ARTICLE:
================
# Hair algae



## mlefev (Apr 19, 2005)

Ok I read the algae information in here, but here's the problem. 

My nitrates are less than .03 ammonia is 0, and I still have this blasted hair algae everywhere. I blacked out my tank for days, but it didn't phase it whatsoever. I've been picking it off by hand when I can get ahold of it. My tank has a ton of anarchis in it, and there shouldn't be any nutrients left to compete for, since I have so much of that growing. So is there anything that will eat the stuff? I have little pond snails which eat normal algae, but they don't touch this particular variety. Any suggestions. It's running me crazy. 

I only have a 10 gallon tank too, and I have about 30 plants of anarchis growing in there, and they're all growing well. I'm not using any fertilizer at this point either, I haven't in over a month.


----------



## MyraVan (Jan 19, 2005)
================
DIRECTIVES:
A) In two sentences, summarize the hair algae thread.
B) In the hair algae thread, how long has it been since the poster last used fertilizer?
C) Rewrite the hair algae thread from "## mlefev (Apr" to "(Jan 19, 2005)", replacing "tank" with "aquarium".
The listing after this text has no role here.

RECORDS SUPPLIED:
================
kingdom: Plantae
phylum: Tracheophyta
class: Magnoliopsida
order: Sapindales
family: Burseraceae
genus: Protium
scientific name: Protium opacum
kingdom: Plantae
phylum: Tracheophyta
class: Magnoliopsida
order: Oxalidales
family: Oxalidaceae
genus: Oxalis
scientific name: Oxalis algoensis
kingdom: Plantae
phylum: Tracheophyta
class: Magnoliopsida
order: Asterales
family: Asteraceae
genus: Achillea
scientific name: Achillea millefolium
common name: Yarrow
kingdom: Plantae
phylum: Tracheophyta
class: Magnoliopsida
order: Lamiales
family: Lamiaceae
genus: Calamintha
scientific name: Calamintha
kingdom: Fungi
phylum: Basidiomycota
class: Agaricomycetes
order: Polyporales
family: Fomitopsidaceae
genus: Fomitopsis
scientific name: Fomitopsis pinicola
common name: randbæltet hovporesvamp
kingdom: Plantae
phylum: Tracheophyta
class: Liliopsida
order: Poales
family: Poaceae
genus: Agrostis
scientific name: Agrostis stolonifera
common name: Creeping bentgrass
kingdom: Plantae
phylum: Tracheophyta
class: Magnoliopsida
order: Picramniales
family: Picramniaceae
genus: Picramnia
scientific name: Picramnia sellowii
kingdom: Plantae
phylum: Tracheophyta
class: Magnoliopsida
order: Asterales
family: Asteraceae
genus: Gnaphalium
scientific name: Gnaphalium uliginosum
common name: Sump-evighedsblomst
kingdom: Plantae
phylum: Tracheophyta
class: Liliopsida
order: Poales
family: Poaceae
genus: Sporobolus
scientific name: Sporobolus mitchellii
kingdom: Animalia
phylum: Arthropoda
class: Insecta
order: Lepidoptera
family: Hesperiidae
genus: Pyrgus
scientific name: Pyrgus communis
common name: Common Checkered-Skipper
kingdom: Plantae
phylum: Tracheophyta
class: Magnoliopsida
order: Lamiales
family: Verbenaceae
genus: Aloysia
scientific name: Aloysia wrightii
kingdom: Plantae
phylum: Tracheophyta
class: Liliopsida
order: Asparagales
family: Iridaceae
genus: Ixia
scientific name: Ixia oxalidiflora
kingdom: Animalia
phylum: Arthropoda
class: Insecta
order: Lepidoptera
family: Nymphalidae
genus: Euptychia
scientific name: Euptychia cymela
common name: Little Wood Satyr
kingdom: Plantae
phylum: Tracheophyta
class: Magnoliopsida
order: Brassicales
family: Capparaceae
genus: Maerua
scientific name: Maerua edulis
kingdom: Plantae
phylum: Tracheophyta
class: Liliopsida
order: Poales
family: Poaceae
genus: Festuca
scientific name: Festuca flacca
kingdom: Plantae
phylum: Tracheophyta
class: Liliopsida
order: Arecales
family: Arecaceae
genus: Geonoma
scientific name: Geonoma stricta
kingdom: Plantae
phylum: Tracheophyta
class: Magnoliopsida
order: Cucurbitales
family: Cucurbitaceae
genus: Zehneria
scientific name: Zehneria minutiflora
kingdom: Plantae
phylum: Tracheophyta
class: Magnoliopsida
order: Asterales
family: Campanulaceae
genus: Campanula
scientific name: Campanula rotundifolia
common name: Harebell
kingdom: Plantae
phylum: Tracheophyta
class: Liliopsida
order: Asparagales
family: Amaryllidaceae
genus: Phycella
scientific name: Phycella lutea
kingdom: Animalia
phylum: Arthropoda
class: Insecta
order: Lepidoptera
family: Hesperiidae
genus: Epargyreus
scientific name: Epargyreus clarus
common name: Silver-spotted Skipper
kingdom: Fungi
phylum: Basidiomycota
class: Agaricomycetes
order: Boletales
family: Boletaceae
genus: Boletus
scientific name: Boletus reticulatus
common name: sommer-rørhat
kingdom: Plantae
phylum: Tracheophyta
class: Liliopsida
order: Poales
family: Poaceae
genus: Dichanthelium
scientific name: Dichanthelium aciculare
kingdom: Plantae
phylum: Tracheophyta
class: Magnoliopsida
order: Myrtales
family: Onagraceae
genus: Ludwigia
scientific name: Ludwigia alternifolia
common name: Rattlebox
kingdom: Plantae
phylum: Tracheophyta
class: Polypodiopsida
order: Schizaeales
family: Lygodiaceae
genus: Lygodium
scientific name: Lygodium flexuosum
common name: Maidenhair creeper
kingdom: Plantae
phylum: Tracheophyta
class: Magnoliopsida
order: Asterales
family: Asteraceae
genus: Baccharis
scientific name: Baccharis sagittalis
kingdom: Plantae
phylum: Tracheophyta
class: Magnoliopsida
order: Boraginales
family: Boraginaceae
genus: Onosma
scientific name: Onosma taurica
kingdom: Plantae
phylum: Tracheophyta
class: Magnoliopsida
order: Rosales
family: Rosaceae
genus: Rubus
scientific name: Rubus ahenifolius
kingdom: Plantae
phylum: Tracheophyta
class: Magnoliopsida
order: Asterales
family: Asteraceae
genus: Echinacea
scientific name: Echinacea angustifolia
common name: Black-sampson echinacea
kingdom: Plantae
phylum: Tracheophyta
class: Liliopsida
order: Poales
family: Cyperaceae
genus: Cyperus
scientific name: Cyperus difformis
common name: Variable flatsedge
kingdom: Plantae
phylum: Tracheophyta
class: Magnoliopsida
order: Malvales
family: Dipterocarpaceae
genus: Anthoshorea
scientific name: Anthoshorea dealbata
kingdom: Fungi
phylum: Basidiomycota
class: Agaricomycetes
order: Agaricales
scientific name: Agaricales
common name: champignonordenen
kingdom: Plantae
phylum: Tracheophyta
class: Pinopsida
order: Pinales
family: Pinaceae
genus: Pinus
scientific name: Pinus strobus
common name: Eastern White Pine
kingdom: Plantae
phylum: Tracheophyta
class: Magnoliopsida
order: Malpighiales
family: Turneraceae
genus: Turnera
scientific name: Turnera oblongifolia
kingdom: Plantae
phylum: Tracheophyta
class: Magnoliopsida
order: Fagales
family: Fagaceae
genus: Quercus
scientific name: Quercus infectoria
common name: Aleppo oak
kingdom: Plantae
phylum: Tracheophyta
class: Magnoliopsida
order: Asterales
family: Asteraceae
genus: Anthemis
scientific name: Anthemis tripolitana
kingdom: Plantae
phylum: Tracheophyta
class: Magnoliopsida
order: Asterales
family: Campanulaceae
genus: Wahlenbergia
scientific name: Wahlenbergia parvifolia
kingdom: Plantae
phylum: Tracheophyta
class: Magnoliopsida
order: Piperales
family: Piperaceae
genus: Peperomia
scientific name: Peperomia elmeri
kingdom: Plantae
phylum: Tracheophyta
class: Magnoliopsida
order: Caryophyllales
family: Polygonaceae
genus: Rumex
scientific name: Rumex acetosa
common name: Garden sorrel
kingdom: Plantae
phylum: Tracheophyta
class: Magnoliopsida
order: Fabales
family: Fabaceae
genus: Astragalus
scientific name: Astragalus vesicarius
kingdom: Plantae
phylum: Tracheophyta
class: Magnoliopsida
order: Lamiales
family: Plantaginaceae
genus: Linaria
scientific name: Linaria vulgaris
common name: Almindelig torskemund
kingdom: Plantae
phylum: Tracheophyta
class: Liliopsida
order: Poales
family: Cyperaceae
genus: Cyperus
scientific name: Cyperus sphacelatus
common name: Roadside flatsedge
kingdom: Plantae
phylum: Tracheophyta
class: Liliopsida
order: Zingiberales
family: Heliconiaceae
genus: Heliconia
================
OUTPUTS IN ORDER:
A) A poster reports hair algae throughout a 10 gallon tank even with nitrates under .03 and ammonia at 0, and says blacking out the tank for days had no effect. The tank holds about 30 anarchis plants that are all growing well, there has been no fertilizer for over a month, and the pond snails won't touch this algae, so the poster asks whether anything will eat it.

B) Over a month.

C)
## mlefev (Apr 19, 2005)

Ok I read the algae information in here, but here's the problem. 

My nitrates are less than .03 ammonia is 0, and I still have this blasted hair algae everywhere. I blacked out my aquarium for days, but it didn't phase it whatsoever. I've been picking it off by hand when I can get ahold of it. My aquarium has a ton of anarchis in it, and there shouldn't be any nutrients left to compete for, since I have so much of that growing. So is there anything that will eat the stuff? I have little pond snails which eat normal algae, but they don't touch this particular variety. Any suggestions. It's running me crazy. 

I only have a 10 gallon aquarium too, and I have about 30 plants of anarchis growing in there, and they're all growing well. I'm not using any fertilizer at this point either, I haven't in over a month.


----------



## MyraVan (Jan 19, 2005)